S3 method for objects of class boiwsa. Prints a short model summary including the number of trigonometric terms and the position of outliers.

Usage

## S3 method for class 'boiwsa'
print(x, ...)

Arguments

x

Result of boiwsa.

...

Additional arguments (currently not used).


Generate a simple working-day trading-day regressor

Description

Constructs a weekly trading-day regressor by counting the number of full working days within each weekly period and centering the resulting series by subtracting its sample mean. Daily working-day information is supplied via df.td and mapped to the weekly dates provided in dates.

Usage

simple_td(dates, df.td)

Arguments

dates

A vector of class "Date" corresponding to the weekly observation dates.

df.td

A data frame containing daily working-day information with two columns: date (class "Date") and WORKING_DAY_PART. Full working days should be coded as 1; all other values are treated as non-working days.

Value

A data frame with two columns:

date

Weekly dates corresponding to dates.

td

Centered weekly count of full working days.
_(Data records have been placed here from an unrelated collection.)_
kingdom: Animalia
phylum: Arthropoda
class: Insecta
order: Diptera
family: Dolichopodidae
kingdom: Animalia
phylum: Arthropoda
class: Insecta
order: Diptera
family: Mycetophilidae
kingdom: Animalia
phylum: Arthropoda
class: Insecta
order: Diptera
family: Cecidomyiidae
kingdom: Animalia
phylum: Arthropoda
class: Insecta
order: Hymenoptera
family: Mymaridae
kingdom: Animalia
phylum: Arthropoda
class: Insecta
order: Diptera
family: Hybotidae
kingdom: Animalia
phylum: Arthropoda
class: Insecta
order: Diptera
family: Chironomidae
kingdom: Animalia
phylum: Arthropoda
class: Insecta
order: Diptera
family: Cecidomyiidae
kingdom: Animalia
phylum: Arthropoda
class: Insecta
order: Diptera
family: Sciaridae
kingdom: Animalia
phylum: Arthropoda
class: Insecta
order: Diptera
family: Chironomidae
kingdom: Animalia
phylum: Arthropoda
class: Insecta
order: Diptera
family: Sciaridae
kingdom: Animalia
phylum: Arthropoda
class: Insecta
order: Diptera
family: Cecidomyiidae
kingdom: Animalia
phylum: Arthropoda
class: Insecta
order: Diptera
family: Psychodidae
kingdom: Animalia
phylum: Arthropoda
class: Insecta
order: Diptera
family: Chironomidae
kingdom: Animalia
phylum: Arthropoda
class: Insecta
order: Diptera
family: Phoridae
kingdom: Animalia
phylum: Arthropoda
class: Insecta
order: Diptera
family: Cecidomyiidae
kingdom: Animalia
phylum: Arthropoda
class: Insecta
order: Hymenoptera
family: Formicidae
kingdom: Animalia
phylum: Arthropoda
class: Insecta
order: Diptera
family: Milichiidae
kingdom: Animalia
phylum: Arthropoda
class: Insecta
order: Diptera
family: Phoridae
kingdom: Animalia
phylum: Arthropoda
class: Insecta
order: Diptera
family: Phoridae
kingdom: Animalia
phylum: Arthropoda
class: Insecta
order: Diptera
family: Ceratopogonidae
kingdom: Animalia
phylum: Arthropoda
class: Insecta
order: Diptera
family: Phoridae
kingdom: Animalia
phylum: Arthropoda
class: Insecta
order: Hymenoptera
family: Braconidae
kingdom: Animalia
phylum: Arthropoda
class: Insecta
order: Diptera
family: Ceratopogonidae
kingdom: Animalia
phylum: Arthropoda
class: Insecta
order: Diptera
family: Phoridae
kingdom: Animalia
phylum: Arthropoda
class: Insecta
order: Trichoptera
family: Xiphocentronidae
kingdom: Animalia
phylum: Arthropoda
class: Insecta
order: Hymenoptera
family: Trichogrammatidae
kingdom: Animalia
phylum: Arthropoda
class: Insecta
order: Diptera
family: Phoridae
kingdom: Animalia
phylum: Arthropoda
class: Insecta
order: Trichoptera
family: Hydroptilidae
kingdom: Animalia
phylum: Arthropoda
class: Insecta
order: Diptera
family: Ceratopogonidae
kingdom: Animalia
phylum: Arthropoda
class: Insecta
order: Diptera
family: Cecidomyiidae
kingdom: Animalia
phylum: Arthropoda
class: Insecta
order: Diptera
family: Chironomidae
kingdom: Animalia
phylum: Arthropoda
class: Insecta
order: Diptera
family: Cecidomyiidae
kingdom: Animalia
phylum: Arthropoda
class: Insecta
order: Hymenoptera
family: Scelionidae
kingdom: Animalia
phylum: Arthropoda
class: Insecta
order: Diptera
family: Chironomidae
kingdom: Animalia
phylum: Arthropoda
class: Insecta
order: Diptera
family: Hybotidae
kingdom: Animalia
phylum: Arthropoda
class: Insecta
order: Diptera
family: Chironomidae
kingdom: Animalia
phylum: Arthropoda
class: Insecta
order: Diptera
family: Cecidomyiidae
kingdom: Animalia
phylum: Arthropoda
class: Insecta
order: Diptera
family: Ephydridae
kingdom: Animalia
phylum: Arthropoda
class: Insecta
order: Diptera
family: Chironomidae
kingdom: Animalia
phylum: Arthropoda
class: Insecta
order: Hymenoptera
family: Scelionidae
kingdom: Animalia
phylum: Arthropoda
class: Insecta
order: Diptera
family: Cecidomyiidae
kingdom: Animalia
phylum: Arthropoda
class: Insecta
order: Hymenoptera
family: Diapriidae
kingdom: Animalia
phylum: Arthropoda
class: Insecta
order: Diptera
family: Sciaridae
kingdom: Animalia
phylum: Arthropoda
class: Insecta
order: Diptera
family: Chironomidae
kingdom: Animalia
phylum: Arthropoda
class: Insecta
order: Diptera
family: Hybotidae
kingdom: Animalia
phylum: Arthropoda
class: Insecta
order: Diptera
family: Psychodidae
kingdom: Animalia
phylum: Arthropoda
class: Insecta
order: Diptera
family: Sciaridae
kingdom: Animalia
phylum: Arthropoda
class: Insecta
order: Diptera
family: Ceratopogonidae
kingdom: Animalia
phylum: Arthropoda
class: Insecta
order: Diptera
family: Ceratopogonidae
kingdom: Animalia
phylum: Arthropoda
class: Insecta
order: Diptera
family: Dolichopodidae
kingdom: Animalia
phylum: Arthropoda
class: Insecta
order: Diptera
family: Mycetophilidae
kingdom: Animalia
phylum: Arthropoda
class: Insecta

The returned object can be merged into a matrix of holiday/trading-day regressors supplied to boiwsa() via the H argument.

Examples


library(dplyr)
data(dates_il)
data(gasoline.data)

dates_il%>%
  dplyr::select(DATE_VALUE,ISR_WORKING_DAY_PART)%>%
  `colnames<-`(c("date","WORKING_DAY_PART"))%>%
  dplyr::mutate(date=as.Date(date))->df.td

td=simple_td(dates = gasoline.data$date,df.td = df.td)





Generic summary function

Description

This is the generic summary function.

Usage

summary(object, ...)

Arguments

object

An object to summarize.

...

Additional arguments (currently not used).


Summary function

Description

S3 method for objects of class "boiwsa". Prints the regression summary output.

Usage

## S3 method for class 'boiwsa'
summary(object, ...)

Arguments

object

An object of class boiwsa.

...

Additional arguments (currently not used).